No se trata de sesudos textos que echen para atrás a quien busca con humildad una puerta abierta a la escritura. Al revés: la selección de Casanovas es de las que se agradecen no saben ustedes cuánto. Hablo de memoria, pero cómo olvidar el consejo de Jack London: «No deje su trabajo para escribir a menos que nadie dependa de usted». O el elogio de la brevedad cuando Poe prefiere el relato breve o el poema sobre la narración más extensa: leer lo que podamos acabar en una hora u hora y media. La explosión emocional lograda en ese tiempo de lectura. La magistral recurrencia -¡y cómo la explica!- al estribillo en El Cuervo. Si el pobre levantara la cabeza y viera cómo el mercado impone ahora los tochos de mil páginas seguro que pensaría que había sufrido un ataque de sus habituales delirium tremens. Creo que entre todos los testimonios me quedo con el de Marck Twain. Para partirse de la risa. ¡Como pone a Fenimore Cooper! Esos críticos que se las dan de crueles podrían aprenderse de memoria lo que escribe Twain del autor de El último mohicano. La ironía, el descacharre total, la minuciosa dosis de arsénico que mata sin compasión la escritura de la víctima de sus invectivas: «El arte de Cooper tiene algunos defectos. En tan solo una parte de El cazador de ciervos, y en el restringido espacio de dos tercios de página, Cooper ha logrado 114 ofensas contra el arte literario de las 115 posibles. Bate el récord». Y eso es sólo una pequeña muestra de sus geniales ocurrencias. Miren este consejo, que también vulnera el pobre Fenimore: «Use la palabra correcta, no su prima segunda». Lo que les digo: descacharre total, lleno de sabiduría y mala leche. No se me borra, tampoco, lo que recomienda Henry David Thoreau contra la propensión literaria a vagar por las alturas ensoñadoras: a la hora de escribir, «no te alejes mucho tiempo de la tierra».

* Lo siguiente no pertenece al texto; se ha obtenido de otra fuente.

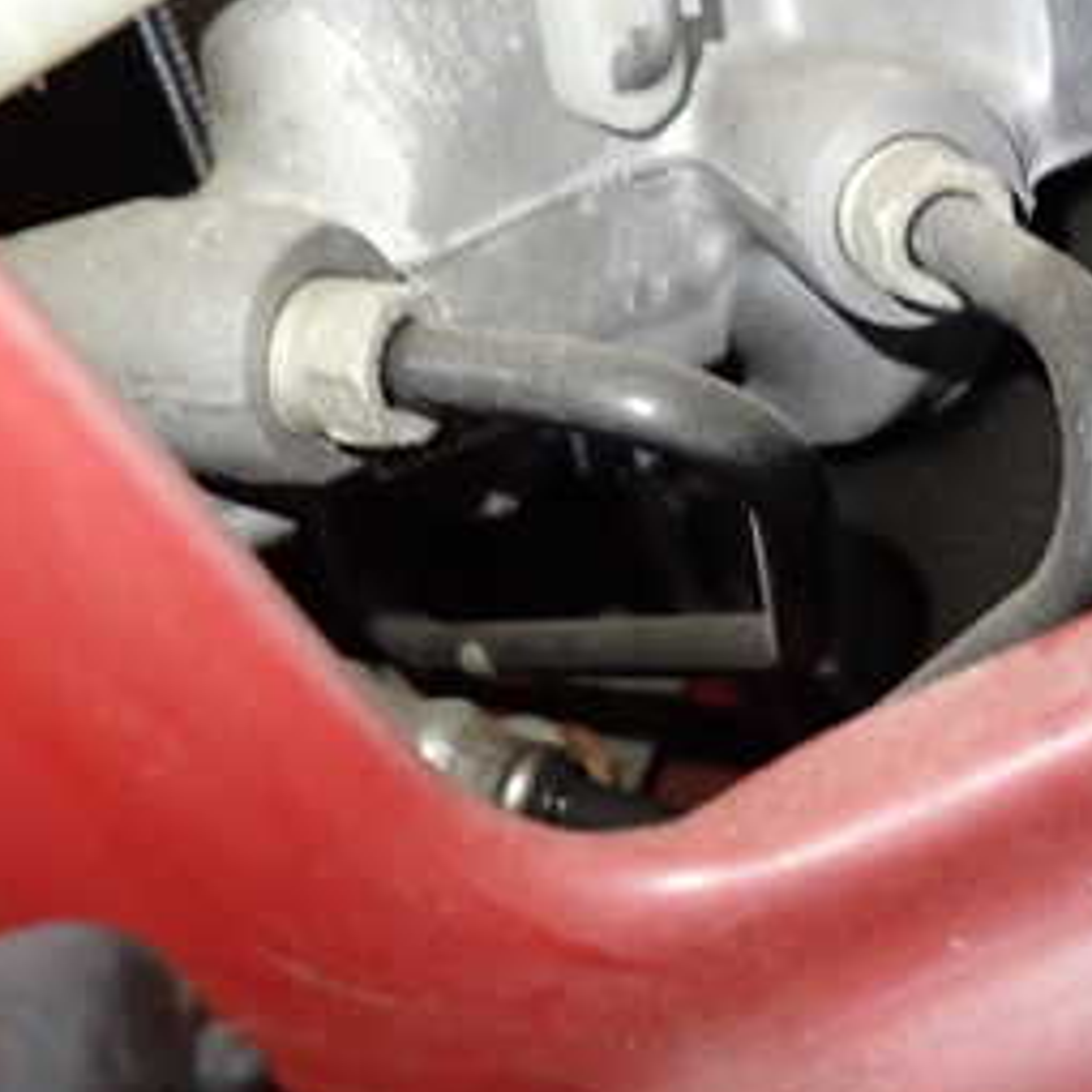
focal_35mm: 52
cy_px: 334
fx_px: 1856
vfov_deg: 32.4
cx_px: 856
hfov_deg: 32.0
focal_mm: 4.5
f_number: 2
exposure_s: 1/30
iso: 400
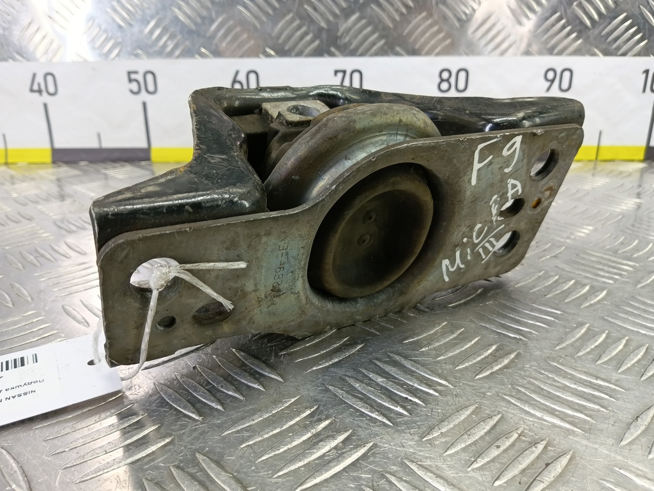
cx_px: 327
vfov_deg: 58.9
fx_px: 435
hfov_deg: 73.9
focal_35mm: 23
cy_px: 246
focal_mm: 4.11
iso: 203
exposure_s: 1/50
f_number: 1.6
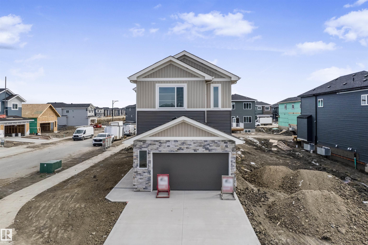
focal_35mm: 22
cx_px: 184
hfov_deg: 78.6
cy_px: 122
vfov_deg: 57.2
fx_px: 225
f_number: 2.4
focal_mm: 8.38
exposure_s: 1/5000
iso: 100
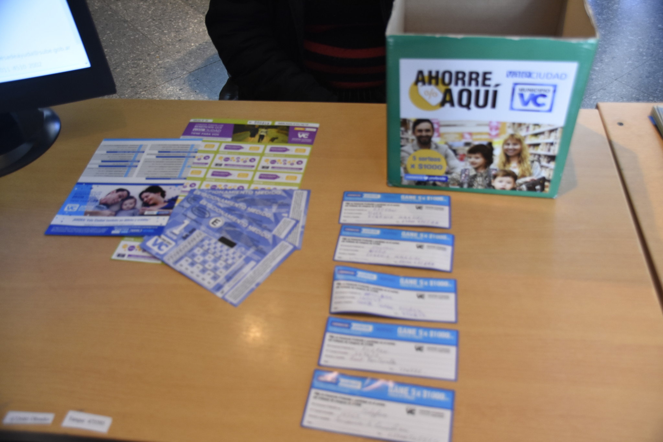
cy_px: 221
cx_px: 332
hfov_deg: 57.2
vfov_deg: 40.0
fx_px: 608
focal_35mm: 33
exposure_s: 1/60
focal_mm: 22
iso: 800
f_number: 4
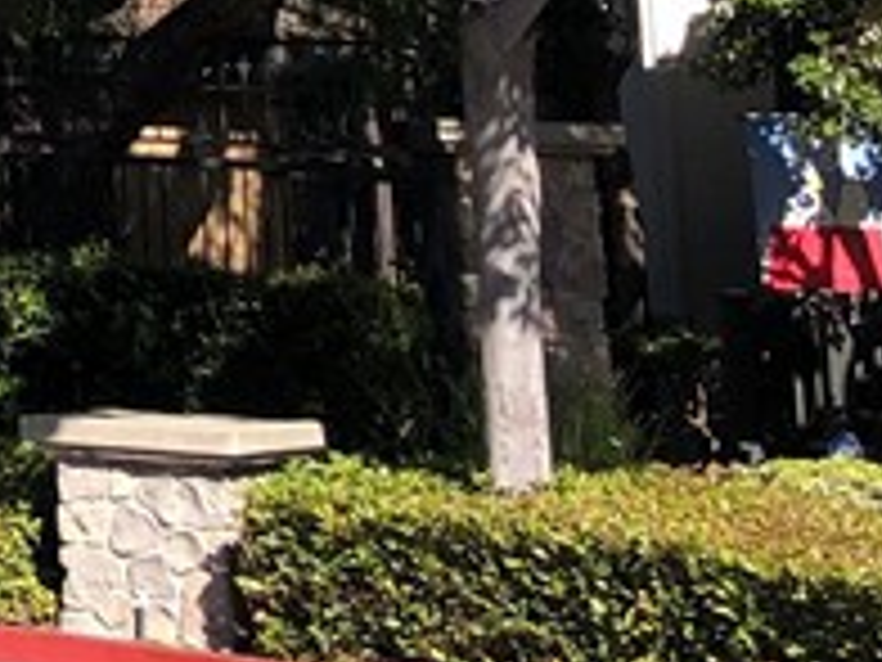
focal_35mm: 146
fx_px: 3720
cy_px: -441
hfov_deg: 10.9
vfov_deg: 9.7
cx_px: -1382
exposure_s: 1/972
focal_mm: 4
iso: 20
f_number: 1.8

El éxito en el mundo de la literatura no puede ser fruto de la victoria en un juego de trileros. Los testimonios que encontramos en El arte de la escritura pueden servir de guía en el camino hacia el único éxito posible: la decencia, el no tener que avergonzarnos de lo que escribimos, tampoco de lo que leemos. Las palabras de Virginia Woolf que culminan el libro: «¿Cómo podemos combinar las viejas palabras en órdenes nuevos para que sobrevivan, para que creen belleza, para que digan la verdad? Esa es la cuestión». Poco que añadir a esa interrogadora, imperativa certidumbre. Poco que añadir. O nada.